What I find appalling is the fact is all the posters agreeing that the mother is right to not allow a 2yo to stay overnight with his dad. That is not "splitting a young child down the middle" for me. The mother's obligation to the child is also the allow him to see his dad!

Bubblegum18 · 31/10/2016 13:23

What difference does an over night make to their relationship living? They have her for tea so the ex collects her just before bed. She might struggle to sleep and rely heavily on her mother for comfort I know DS was like this from 18 months to about 3.

LittlePaintBox · 31/10/2016 13:31

The mother's obligation to the child is also to allow him to see his dad

Yes, absolutely. But that doesn't mean overnight stays if the mother judges the child to be too small, and certainly doesn't mean that the first attempt at an overnight stay should be at the dad's wedding. We know nothing about the child, we are assuming there are no specific difficulties which would make this wedding scenario particularly hard, but there may be. I took my children to my brother's wedding when they were 6 and 2, the older one had a whale of a time but the younger one cried throughout then went to sleep on my knee and wet himself so I had a wee stained dress for the rest of the day! So I guess my experience of 2 year olds at weddings is not very positive.

ByeByeLilSebastian · 31/10/2016 13:33

I don't understand why a 2 year old can't have an overnight stay with their dad eow? I think the mum is being very selfish there.
It's important that the little girl builds a bond with her dad too.

I'm not sure about the wedding though. It'd be lovely to have her there but 2 year old are hard work. I only had mine at ours because all our friends were busy attending our wedding to babysit!

Bruce02 · 31/10/2016 13:35

The mother does allow the father to see the child.

Despite seeing the child 3 times a week he has still failed to bond with the child. That's very telling, Imo.

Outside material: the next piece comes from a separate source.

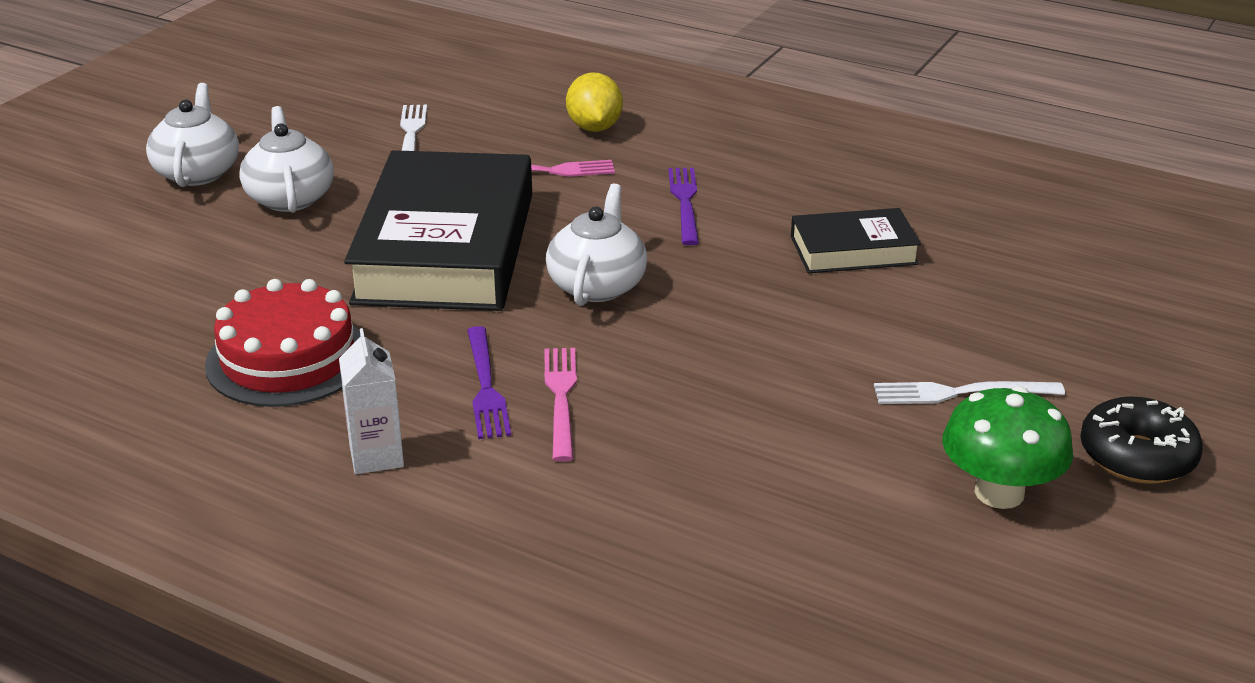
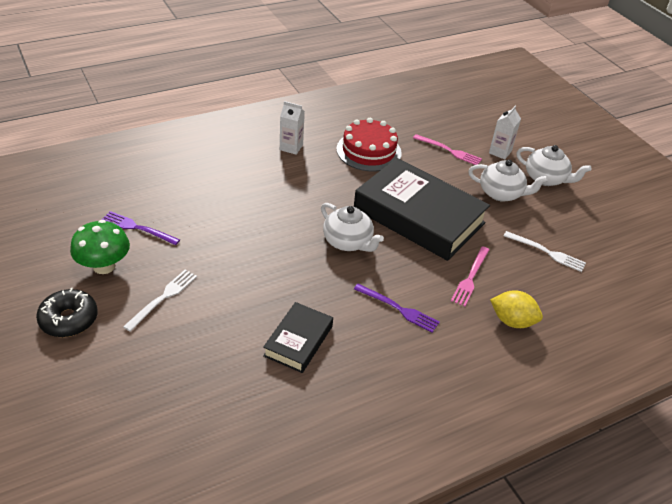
camera: 120 degrees right, 10 degrees up
(145, 228) = (500, 152): none -> white carton
(486, 387) = (305, 183): purple fork -> purple fork (138, 228)
(561, 398) = (280, 196): pink fork -> pink fork (449, 151)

slenderisthenight · 31/10/2016 13:47

living

I think overnights are a red herring. The child is asleep, for crying out loud. It becomes a battleground for parents because it signifies control. But for a child of two the only thing that's important at this age is that they go to sleep secure enough to sleep well and resettle in the night - something that is best achieved with a predictable bedtime routine in home surroundings with the primary caregiver. It's very hard work being two - lots of development and learning goes on during awake time, as I'm sure we all know. Prioritising the child will mean doing whatever is necessary to ensure the child is best placed for development during the day - development that would include a relationship with her dad.

TBH I don't see what is so unreasonable about a child of two being more secure and happy if their mum is around at night. It's not as if this 'ex' is preventing her being picked up first thing. Many, many two year olds want Mummy first thing in the morning and last thing at night (and if they wake in the night). Why should she have to go without her mummy just because dad chose to live elsewhere? He will achieve a lot more if he focuses on bonding with her when she is alert and not anxious (i.e. during day times).

Key to all this is that every child is different. What works fine for one two year old may not be optimal for another two year old. Parents rights shouldn't come into it.